• [Your assignment]:
Reproduce the data word for word, from its first line through the line containing "Does Row 4 (TC651)".

• [Data section]:
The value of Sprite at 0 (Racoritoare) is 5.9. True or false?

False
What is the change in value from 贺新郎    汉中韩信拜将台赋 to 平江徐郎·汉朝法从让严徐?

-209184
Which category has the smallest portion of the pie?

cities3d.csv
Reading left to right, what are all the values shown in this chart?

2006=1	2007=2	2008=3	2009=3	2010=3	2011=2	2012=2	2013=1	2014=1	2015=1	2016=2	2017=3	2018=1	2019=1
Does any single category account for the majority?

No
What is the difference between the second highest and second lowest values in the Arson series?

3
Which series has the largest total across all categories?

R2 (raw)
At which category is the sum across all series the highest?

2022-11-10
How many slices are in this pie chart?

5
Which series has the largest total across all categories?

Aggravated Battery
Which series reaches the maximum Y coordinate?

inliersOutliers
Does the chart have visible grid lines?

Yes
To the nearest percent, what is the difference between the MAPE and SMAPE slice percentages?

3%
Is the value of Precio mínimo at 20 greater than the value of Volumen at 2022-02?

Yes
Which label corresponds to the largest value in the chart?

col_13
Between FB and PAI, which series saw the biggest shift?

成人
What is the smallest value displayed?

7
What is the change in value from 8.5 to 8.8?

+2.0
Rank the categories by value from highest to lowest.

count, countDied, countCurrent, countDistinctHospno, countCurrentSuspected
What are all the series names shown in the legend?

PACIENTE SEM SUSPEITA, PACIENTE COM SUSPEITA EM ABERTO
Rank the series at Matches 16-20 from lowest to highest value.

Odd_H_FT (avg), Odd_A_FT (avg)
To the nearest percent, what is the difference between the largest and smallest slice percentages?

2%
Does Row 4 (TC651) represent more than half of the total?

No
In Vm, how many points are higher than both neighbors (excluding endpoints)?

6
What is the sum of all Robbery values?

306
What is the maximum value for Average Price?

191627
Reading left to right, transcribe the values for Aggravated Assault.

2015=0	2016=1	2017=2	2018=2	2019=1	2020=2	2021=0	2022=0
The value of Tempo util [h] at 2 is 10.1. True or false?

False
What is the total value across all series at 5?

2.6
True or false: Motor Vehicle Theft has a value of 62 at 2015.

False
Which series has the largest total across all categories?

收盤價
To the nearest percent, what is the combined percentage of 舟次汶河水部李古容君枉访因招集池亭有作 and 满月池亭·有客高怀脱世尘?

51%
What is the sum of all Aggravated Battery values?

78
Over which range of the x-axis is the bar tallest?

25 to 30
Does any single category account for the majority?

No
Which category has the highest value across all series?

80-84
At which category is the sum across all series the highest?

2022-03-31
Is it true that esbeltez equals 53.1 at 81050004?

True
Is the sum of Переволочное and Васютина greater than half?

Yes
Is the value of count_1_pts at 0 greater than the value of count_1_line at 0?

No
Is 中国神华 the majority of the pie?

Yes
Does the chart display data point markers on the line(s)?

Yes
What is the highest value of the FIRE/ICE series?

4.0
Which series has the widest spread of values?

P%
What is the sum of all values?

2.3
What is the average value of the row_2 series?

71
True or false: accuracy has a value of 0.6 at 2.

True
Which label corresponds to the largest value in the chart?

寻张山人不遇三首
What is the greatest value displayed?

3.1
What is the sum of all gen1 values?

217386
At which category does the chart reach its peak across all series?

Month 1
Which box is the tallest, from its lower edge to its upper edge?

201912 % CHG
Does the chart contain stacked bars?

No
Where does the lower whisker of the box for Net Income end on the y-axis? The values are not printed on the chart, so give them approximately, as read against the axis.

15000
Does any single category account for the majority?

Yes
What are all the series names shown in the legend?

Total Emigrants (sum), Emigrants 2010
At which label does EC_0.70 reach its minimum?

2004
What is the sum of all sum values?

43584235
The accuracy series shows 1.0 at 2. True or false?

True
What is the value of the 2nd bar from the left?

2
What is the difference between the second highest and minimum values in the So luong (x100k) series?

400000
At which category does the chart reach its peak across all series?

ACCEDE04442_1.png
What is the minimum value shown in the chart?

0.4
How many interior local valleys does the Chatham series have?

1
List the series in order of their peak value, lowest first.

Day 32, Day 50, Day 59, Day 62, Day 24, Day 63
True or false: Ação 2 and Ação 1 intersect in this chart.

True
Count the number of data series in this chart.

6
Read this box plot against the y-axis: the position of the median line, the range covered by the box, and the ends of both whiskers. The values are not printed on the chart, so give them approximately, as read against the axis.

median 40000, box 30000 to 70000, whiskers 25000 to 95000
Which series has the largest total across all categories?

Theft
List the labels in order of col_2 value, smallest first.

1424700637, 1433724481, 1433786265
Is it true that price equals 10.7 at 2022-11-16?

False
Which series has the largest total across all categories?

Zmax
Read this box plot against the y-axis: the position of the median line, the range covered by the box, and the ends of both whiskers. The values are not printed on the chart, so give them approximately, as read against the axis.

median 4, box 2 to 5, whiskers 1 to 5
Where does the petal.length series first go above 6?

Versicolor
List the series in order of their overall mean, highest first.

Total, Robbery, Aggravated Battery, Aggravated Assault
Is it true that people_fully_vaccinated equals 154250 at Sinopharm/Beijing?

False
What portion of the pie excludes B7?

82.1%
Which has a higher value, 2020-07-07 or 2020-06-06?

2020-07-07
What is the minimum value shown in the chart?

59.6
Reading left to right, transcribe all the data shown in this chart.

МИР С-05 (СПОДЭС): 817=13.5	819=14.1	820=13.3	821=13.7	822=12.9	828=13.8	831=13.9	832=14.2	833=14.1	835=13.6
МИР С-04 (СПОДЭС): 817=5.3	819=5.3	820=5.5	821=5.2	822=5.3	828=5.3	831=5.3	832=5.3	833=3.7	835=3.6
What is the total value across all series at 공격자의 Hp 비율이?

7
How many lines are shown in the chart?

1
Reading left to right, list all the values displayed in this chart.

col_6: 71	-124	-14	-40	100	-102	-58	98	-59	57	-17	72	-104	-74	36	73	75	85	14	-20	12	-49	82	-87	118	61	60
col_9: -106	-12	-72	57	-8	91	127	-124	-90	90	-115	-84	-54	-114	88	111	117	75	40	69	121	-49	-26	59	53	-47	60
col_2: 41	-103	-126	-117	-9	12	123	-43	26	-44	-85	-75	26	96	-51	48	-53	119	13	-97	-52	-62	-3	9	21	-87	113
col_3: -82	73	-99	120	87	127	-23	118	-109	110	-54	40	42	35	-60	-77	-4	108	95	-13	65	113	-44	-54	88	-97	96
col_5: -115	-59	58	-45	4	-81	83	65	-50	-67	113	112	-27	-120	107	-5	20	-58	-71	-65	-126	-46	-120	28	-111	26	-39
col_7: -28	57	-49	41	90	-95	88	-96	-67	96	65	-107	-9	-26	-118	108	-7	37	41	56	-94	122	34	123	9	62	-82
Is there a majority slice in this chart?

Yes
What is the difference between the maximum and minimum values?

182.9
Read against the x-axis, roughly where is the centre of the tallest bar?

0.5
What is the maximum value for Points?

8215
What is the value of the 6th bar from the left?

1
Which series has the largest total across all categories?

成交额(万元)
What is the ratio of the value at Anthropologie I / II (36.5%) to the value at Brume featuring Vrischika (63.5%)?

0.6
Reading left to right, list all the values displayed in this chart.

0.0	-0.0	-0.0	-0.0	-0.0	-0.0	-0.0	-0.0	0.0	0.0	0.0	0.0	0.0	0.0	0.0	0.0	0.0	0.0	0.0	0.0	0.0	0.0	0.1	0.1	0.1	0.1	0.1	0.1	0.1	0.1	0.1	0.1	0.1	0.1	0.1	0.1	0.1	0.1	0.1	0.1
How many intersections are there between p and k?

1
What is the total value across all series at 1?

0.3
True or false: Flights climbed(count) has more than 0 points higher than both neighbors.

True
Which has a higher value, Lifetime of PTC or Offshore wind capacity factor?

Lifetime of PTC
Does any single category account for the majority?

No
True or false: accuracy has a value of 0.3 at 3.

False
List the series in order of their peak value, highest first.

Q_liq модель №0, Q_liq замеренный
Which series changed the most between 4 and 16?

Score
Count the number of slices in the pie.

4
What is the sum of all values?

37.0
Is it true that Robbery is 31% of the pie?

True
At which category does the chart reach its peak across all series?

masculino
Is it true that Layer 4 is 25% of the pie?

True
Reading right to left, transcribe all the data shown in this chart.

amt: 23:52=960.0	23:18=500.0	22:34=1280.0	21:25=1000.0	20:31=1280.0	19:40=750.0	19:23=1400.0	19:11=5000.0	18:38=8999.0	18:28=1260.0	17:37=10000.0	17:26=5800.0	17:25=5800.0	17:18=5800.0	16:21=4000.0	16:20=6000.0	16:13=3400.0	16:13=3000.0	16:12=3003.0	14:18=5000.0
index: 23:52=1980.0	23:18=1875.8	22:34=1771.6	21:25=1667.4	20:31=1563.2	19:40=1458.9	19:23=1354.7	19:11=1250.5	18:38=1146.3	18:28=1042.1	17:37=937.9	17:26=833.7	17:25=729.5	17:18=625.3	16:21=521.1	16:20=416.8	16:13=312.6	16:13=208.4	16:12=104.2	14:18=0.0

• [Task output]:
The value of Sprite at 0 (Racoritoare) is 5.9. True or false?

False
What is the change in value from 贺新郎    汉中韩信拜将台赋 to 平江徐郎·汉朝法从让严徐?

-209184
Which category has the smallest portion of the pie?

cities3d.csv
Reading left to right, what are all the values shown in this chart?

2006=1	2007=2	2008=3	2009=3	2010=3	2011=2	2012=2	2013=1	2014=1	2015=1	2016=2	2017=3	2018=1	2019=1
Does any single category account for the majority?

No
What is the difference between the second highest and second lowest values in the Arson series?

3
Which series has the largest total across all categories?

R2 (raw)
At which category is the sum across all series the highest?

2022-11-10
How many slices are in this pie chart?

5
Which series has the largest total across all categories?

Aggravated Battery
Which series reaches the maximum Y coordinate?

inliersOutliers
Does the chart have visible grid lines?

Yes
To the nearest percent, what is the difference between the MAPE and SMAPE slice percentages?

3%
Is the value of Precio mínimo at 20 greater than the value of Volumen at 2022-02?

Yes
Which label corresponds to the largest value in the chart?

col_13
Between FB and PAI, which series saw the biggest shift?

成人
What is the smallest value displayed?

7
What is the change in value from 8.5 to 8.8?

+2.0
Rank the categories by value from highest to lowest.

count, countDied, countCurrent, countDistinctHospno, countCurrentSuspected
What are all the series names shown in the legend?

PACIENTE SEM SUSPEITA, PACIENTE COM SUSPEITA EM ABERTO
Rank the series at Matches 16-20 from lowest to highest value.

Odd_H_FT (avg), Odd_A_FT (avg)
To the nearest percent, what is the difference between the largest and smallest slice percentages?

2%
Does Row 4 (TC651) represent more than half of the total?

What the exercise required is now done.